ASSIGNMENT
In the copy, every record below must appear exactly as given, and no picture may appear.
▬▬▬
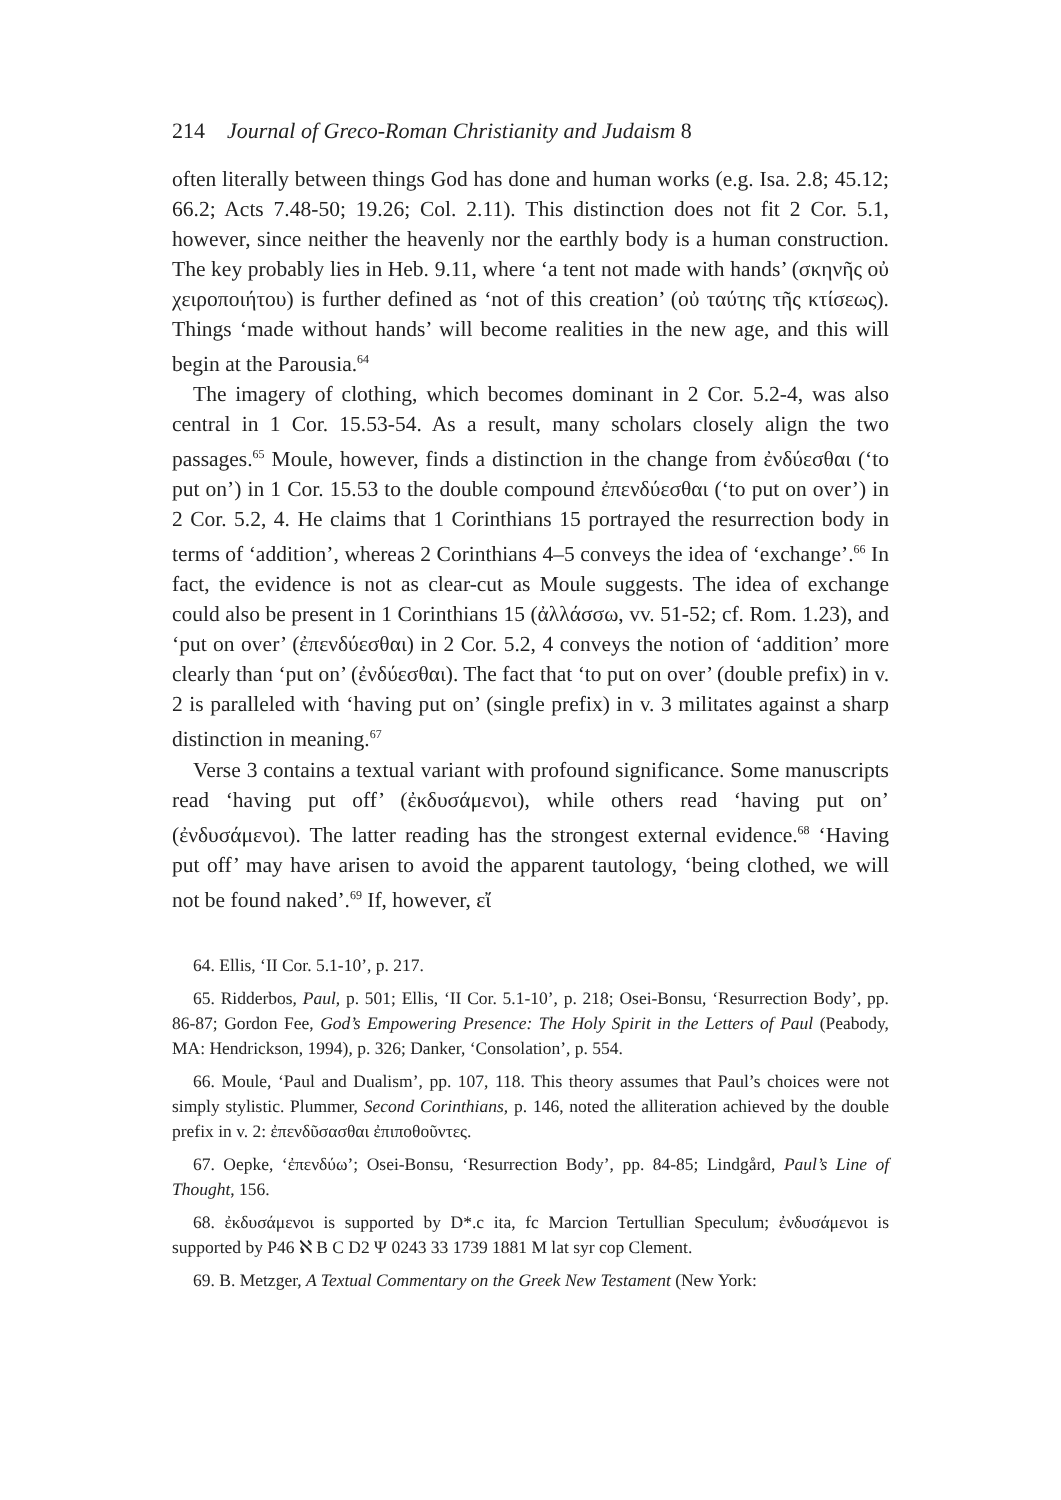214 Journal of Greco-Roman Christianity and Judaism 8
often literally between things God has done and human works (e.g. Isa. 2.8; 45.12; 66.2; Acts 7.48-50; 19.26; Col. 2.11). This distinction does not fit 2 Cor. 5.1, however, since neither the heavenly nor the earthly body is a human construction. The key probably lies in Heb. 9.11, where ‘a tent not made with hands’ (σκηνῆς οὐ χειροποιήτου) is further defined as ‘not of this creation’ (οὐ ταύτης τῆς κτίσεως). Things ‘made without hands’ will become realities in the new age, and this will begin at the Parousia.<sup>64</sup>
The imagery of clothing, which becomes dominant in 2 Cor. 5.2-4, was also central in 1 Cor. 15.53-54. As a result, many scholars closely align the two passages.<sup>65</sup> Moule, however, finds a distinction in the change from ἐνδύεσθαι (‘to put on’) in 1 Cor. 15.53 to the double compound ἐπενδύεσθαι (‘to put on over’) in 2 Cor. 5.2, 4. He claims that 1 Corinthians 15 portrayed the resurrection body in terms of ‘addition’, whereas 2 Corinthians 4–5 conveys the idea of ‘exchange’.<sup>66</sup> In fact, the evidence is not as clear-cut as Moule suggests. The idea of exchange could also be present in 1 Corinthians 15 (ἀλλάσσω, vv. 51-52; cf. Rom. 1.23), and ‘put on over’ (ἐπενδύεσθαι) in 2 Cor. 5.2, 4 conveys the notion of ‘addition’ more clearly than ‘put on’ (ἐνδύεσθαι). The fact that ‘to put on over’ (double prefix) in v. 2 is paralleled with ‘having put on’ (single prefix) in v. 3 militates against a sharp distinction in meaning.<sup>67</sup>
Verse 3 contains a textual variant with profound significance. Some manuscripts read ‘having put off’ (ἐκδυσάμενοι), while others read ‘having put on’ (ἐνδυσάμενοι). The latter reading has the strongest external evidence.<sup>68</sup> ‘Having put off’ may have arisen to avoid the apparent tautology, ‘being clothed, we will not be found naked’.<sup>69</sup> If, however, εἴ
64. Ellis, ‘II Cor. 5.1-10’, p. 217.
65. Ridderbos, Paul, p. 501; Ellis, ‘II Cor. 5.1-10’, p. 218; Osei-Bonsu, ‘Resurrection Body’, pp. 86-87; Gordon Fee, God’s Empowering Presence: The Holy Spirit in the Letters of Paul (Peabody, MA: Hendrickson, 1994), p. 326; Danker, ‘Consolation’, p. 554.
66. Moule, ‘Paul and Dualism’, pp. 107, 118. This theory assumes that Paul’s choices were not simply stylistic. Plummer, Second Corinthians, p. 146, noted the alliteration achieved by the double prefix in v. 2: ἐπενδῦσασθαι ἐπιποθοῦντες.
67. Oepke, ‘ἐπενδύω’; Osei-Bonsu, ‘Resurrection Body’, pp. 84-85; Lindgård, Paul’s Line of Thought, 156.
68. ἐκδυσάμενοι is supported by D*.c ita, fc Marcion Tertullian Speculum; ἐνδυσάμενοι is supported by P46 ℵ B C D2 Ψ 0243 33 1739 1881 M lat syr cop Clement.
69. B. Metzger, A Textual Commentary on the Greek New Testament (New York:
▬▬▬
REPLY TO THE TASK
214 Journal of Greco-Roman Christianity and Judaism 8
often literally between things God has done and human works (e.g. Isa. 2.8; 45.12; 66.2; Acts 7.48-50; 19.26; Col. 2.11). This distinction does not fit 2 Cor. 5.1, however, since neither the heavenly nor the earthly body is a human construction. The key probably lies in Heb. 9.11, where ‘a tent not made with hands’ (σκηνῆς οὐ χειροποιήτου) is further defined as ‘not of this creation’ (οὐ ταύτης τῆς κτίσεως). Things ‘made without hands’ will become realities in the new age, and this will begin at the Parousia.<sup>64</sup>
The imagery of clothing, which becomes dominant in 2 Cor. 5.2-4, was also central in 1 Cor. 15.53-54. As a result, many scholars closely align the two passages.<sup>65</sup> Moule, however, finds a distinction in the change from ἐνδύεσθαι (‘to put on’) in 1 Cor. 15.53 to the double compound ἐπενδύεσθαι (‘to put on over’) in 2 Cor. 5.2, 4. He claims that 1 Corinthians 15 portrayed the resurrection body in terms of ‘addition’, whereas 2 Corinthians 4–5 conveys the idea of ‘exchange’.<sup>66</sup> In fact, the evidence is not as clear-cut as Moule suggests. The idea of exchange could also be present in 1 Corinthians 15 (ἀλλάσσω, vv. 51-52; cf. Rom. 1.23), and ‘put on over’ (ἐπενδύεσθαι) in 2 Cor. 5.2, 4 conveys the notion of ‘addition’ more clearly than ‘put on’ (ἐνδύεσθαι). The fact that ‘to put on over’ (double prefix) in v. 2 is paralleled with ‘having put on’ (single prefix) in v. 3 militates against a sharp distinction in meaning.<sup>67</sup>
Verse 3 contains a textual variant with profound significance. Some manuscripts read ‘having put off’ (ἐκδυσάμενοι), while others read ‘having put on’ (ἐνδυσάμενοι). The latter reading has the strongest external evidence.<sup>68</sup> ‘Having put off’ may have arisen to avoid the apparent tautology, ‘being clothed, we will not be found naked’.<sup>69</sup> If, however, εἴ
64. Ellis, ‘II Cor. 5.1-10’, p. 217.
65. Ridderbos, Paul, p. 501; Ellis, ‘II Cor. 5.1-10’, p. 218; Osei-Bonsu, ‘Resurrection Body’, pp. 86-87; Gordon Fee, God’s Empowering Presence: The Holy Spirit in the Letters of Paul (Peabody, MA: Hendrickson, 1994), p. 326; Danker, ‘Consolation’, p. 554.
66. Moule, ‘Paul and Dualism’, pp. 107, 118. This theory assumes that Paul’s choices were not simply stylistic. Plummer, Second Corinthians, p. 146, noted the alliteration achieved by the double prefix in v. 2: ἐπενδῦσασθαι ἐπιποθοῦντες.
67. Oepke, ‘ἐπενδύω’; Osei-Bonsu, ‘Resurrection Body’, pp. 84-85; Lindgård, Paul’s Line of Thought, 156.
68. ἐκδυσάμενοι is supported by D*.c ita, fc Marcion Tertullian Speculum; ἐνδυσάμενοι is supported by P46 ℵ B C D2 Ψ 0243 33 1739 1881 M lat syr cop Clement.
69. B. Metzger, A Textual Commentary on the Greek New Testament (New York:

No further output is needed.